The constraints to the left of the actions are the precondition constraints, which specify what values the action variables can take (i.e., what actions are available for each of the action variables). The Move_i variables have no preconditions: all moves are available in all states. The PUM_i variable, which specifies whether Rob can pick up mail, depends on Rob's location at time i (i.e., the value of RLoc_i) and whether there is mail waiting at time i (MW_i). The negation of an action (e.g., PUM_i=false, written as ¬pum_i) is always available, assuming that the agent can choose not to perform an action. The action PUM_i=true, written as pum_i, is only available when the location is mr and MW_i=true. When the precondition of an action is a conjunction, it can be written as a set of constraints, because the constraints in a CSP are implicitly conjoined. If the precondition is a more complex proposition, it can be represented as a constraint involving more than two variables.

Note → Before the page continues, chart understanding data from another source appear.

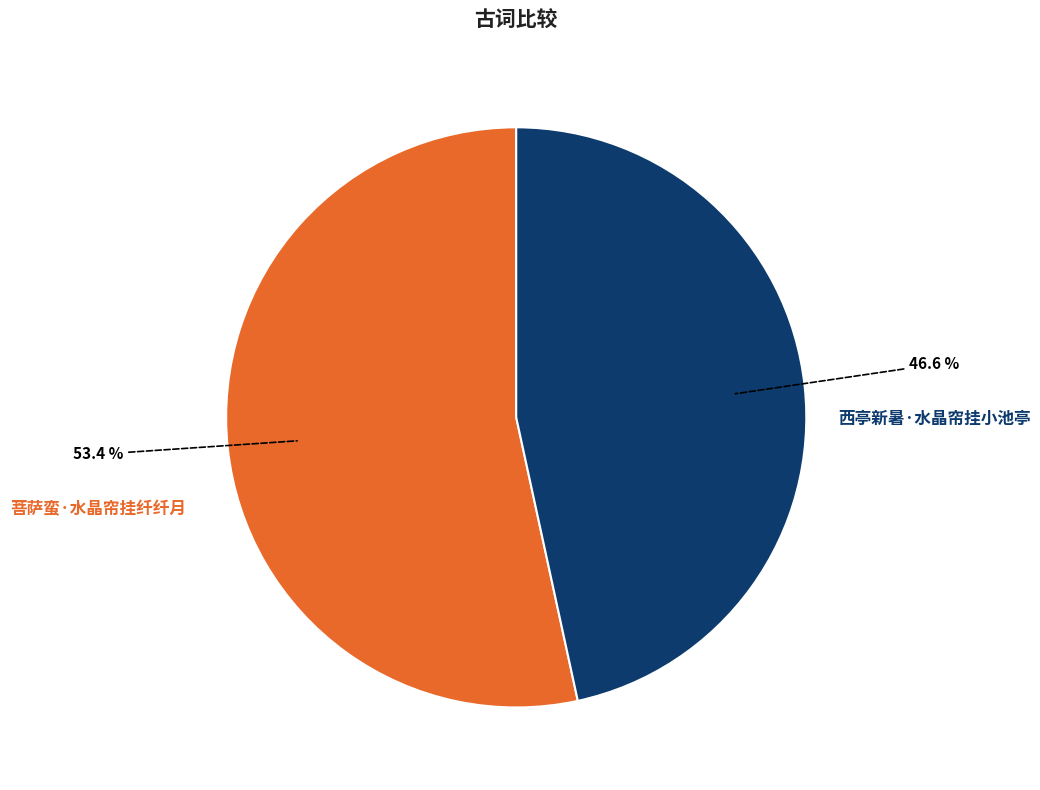

To the nearest percent, what portion does 西亭新暑·水晶帘挂小池亭 represent?

47%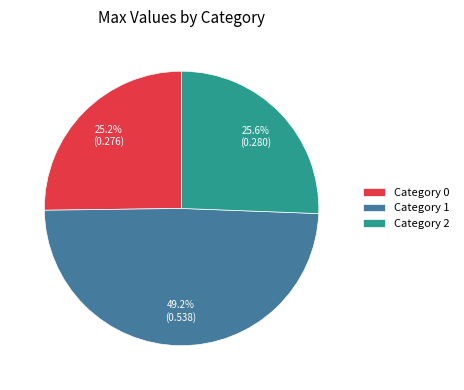

Is there a majority slice in this chart?

No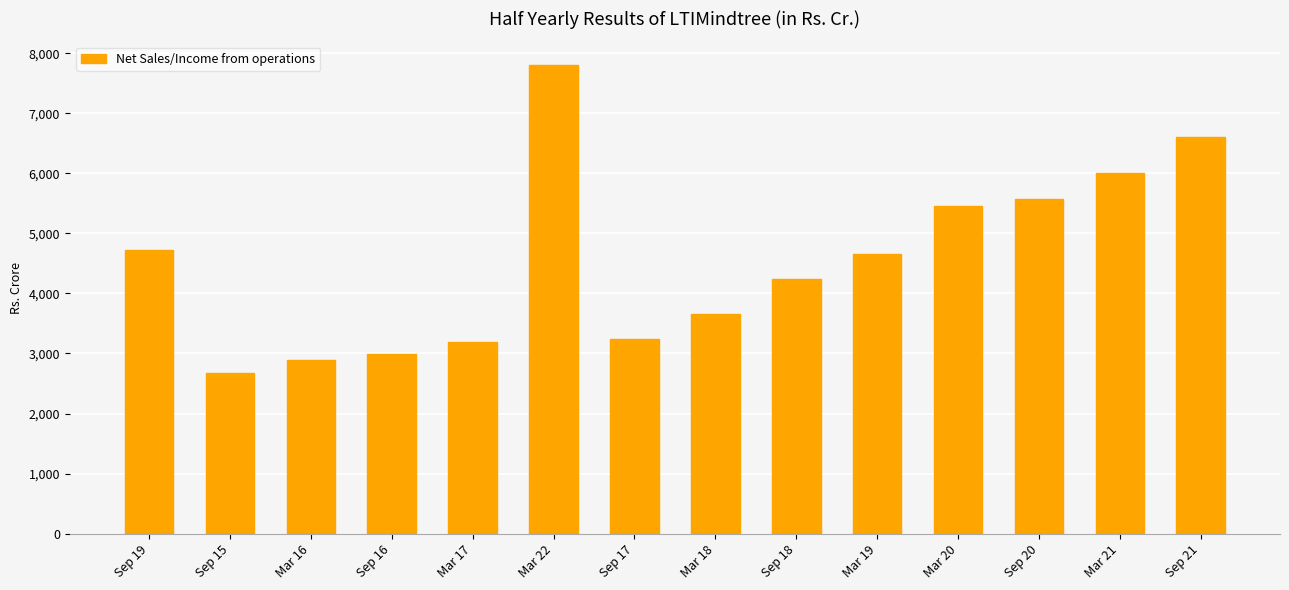

The chart shows a value of 1861.6 at Sep 16. True or false?

False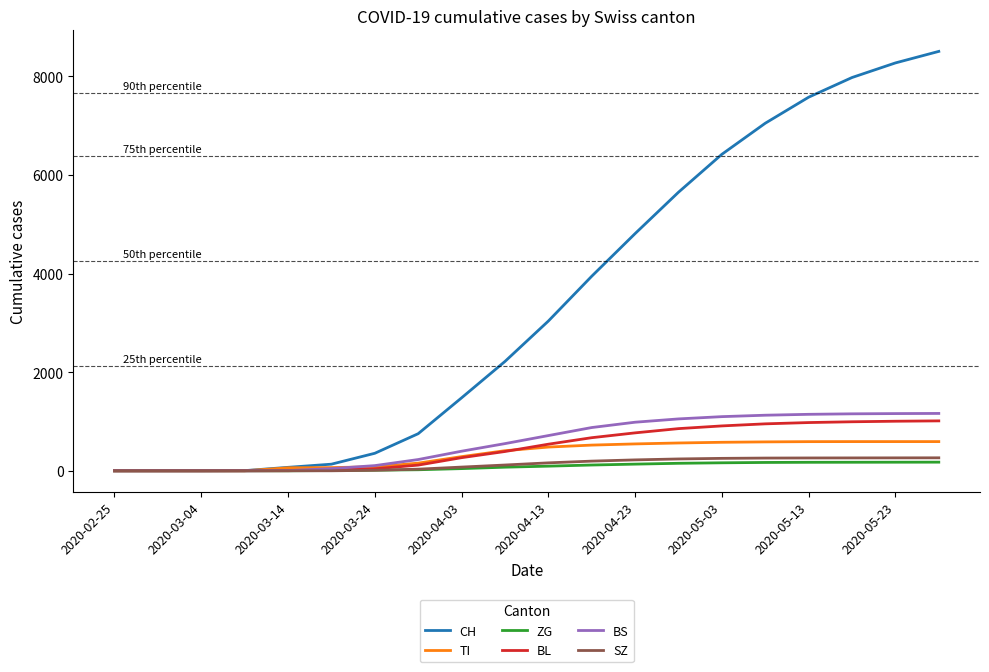

Which series has the largest range (max minus min)?

CH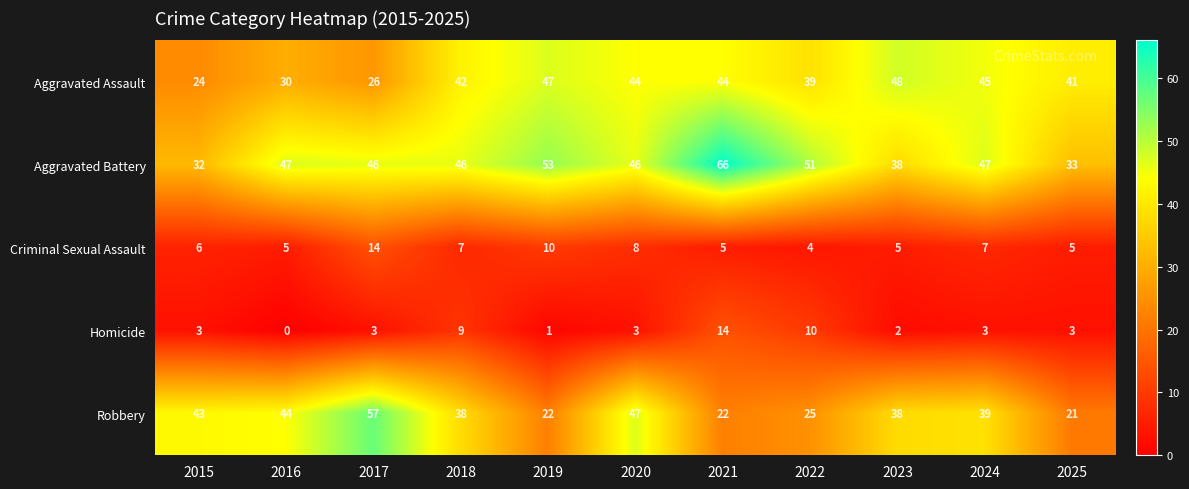

How many values in the Aggravated Assault series are below 42?

5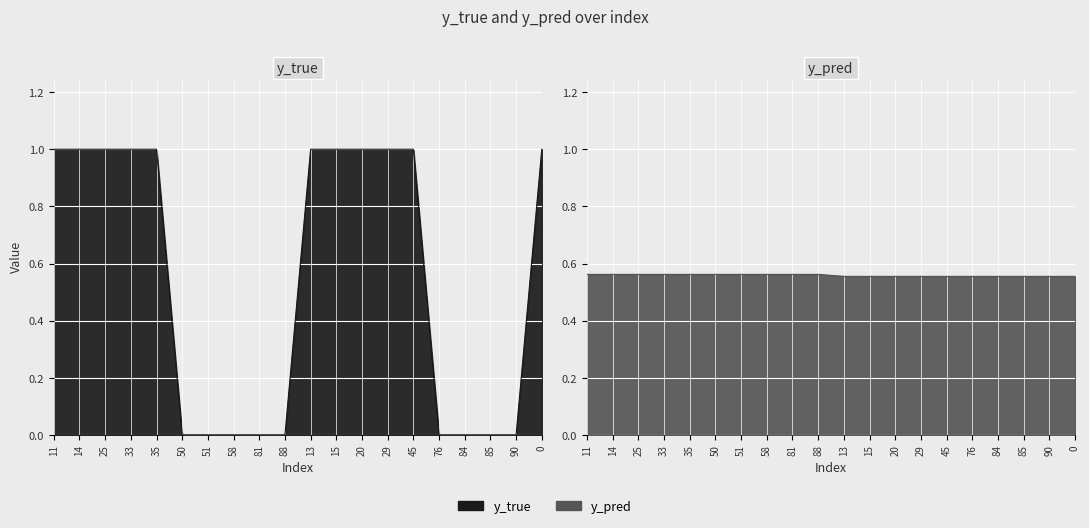

Is the value of y_pred at 58 greater than the value of y_true at 90?

Yes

The constraints to the left of the state variables at times 1 and later indicate the values of the state variables as a function of the previous state and the action. For example, the following constraint is among RHC_i, DC_i, PUC_i, and whether the robot has coffee in the subsequent state, RHC_i+1:

RHC_i	DC_i	PUC_i	RHC_i+1
true	true	true	true
true	true	false	false
true	false	true	true
true	false	false	true
false	true	true	true
false	true	false	false
false	false	true	true
false	false	false	false

This table represents the same constraint as the rules of Example 8.4.

Example 8.13: Consider finding a plan to get Sam coffee, with a planning horizon of 2.

Initially, Sam wants coffee but the robot does not have coffee. This can be represented as two domain constraints: one on SWC₀ and one on RHC₀. The goal is that Sam no longer wants coffee. This can be represented as the domain constraint SWC₂=false.

Just running arc consistency on this network results in RLoc₀=cs (the robot has to start in the coffee shop), PUC₀=true (the robot has to pick up coffee initially), Move₀=mc (the robot has to move to the office), and DC₁=true (the robot has to deliver coffee at time 1).

The CSP representation assumes a fixed planning horizon (i.e., a fixed number of steps). To find a plan over any number of steps, the algorithm can be run for a horizon of k=0, 1, 2, until a solution is found. For the stochastic local searching algorithm, it is possible to search multiple horizons at once, searching for all horizons, k from 0 to n, and allowing n to increase slowly. When solving the CSP using arc consistency and search, it may be possible to determine that trying a longer plan will not help. That is, by analyzing why no solution exists for a horizon of n steps, it may be possible to show that there can be no plan for any length greater than n. This will enable the planner to halt when there is no plan. See Exercise 8.12.